Beef Aging

peter luger

Beef aging is the process of preparing beef for consumption, mainly by breaking down the connective tissue. Dry-aged beef has been hung to dry for several weeks. After the animal is slaughtered and cleaned, either an entire half will be hung, or prime cuts will be placed in a cooler, also known as a ‘hot box.’ This process involves considerable expense, as the beef must be stored near freezing temperatures. Also, only the higher grades of meat can be dry aged, as the process requires evenly distributed fat. For these reasons one seldom sees dry-aged beef outside of steak restaurants and upscale butcher shops. The process changes beef by two means. First, moisture is evaporated from the muscle, concentrating flavor. Second, the beef’s natural enzymes break down the connective tissue in the muscle, which leads to more tender beef.

Dry-aging can promote the growth of certain mold species on the external surface of the meat. This doesn’t cause spoilage, but actually forms an external ‘crust,’ which is trimmed off when the meat is prepared for cooking. These fungal species complement the natural enzymes in the beef by helping to tenderize and increase the flavor of the meat. The genus Thamnidia, in particular, is known to produce collagenolytic enzymes which greatly contribute to the tenderness and flavor of dry-aged meat. Wet-aged beef is beef that has typically been aged in a vacuum-sealed bag to retain its moisture. This is the dominant mode of aging beef in the United States today. Wet-aging is popular because it takes less time (typically only a few days) and none of the weight is lost in the process. In contrast, dry-aging can take 15–28 days, and will see up to a third or more of the weight lost as moisture.

+---+

### What the task requires
Return the section of the beef aging text above from "peter luger" up to and including "more tender beef.", word for word.

[Data items]

+---+

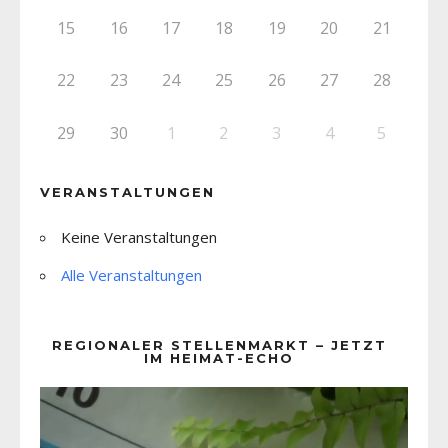
15
16
17
18
19
20
21
22
23
24
25
26
27
28
29
30
1
2
3
4
5
VERANSTALTUNGEN
Keine Veranstaltungen
Alle Veranstaltungen
REGIONALER STELLENMARKT – JETZT
IM HEIMAT-ECHO
Video-
Player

+---+

### Solution to the exercise
peter luger

Beef aging is the process of preparing beef for consumption, mainly by breaking down the connective tissue. Dry-aged beef has been hung to dry for several weeks. After the animal is slaughtered and cleaned, either an entire half will be hung, or prime cuts will be placed in a cooler, also known as a ‘hot box.’ This process involves considerable expense, as the beef must be stored near freezing temperatures. Also, only the higher grades of meat can be dry aged, as the process requires evenly distributed fat. For these reasons one seldom sees dry-aged beef outside of steak restaurants and upscale butcher shops. The process changes beef by two means. First, moisture is evaporated from the muscle, concentrating flavor. Second, the beef’s natural enzymes break down the connective tissue in the muscle, which leads to more tender beef.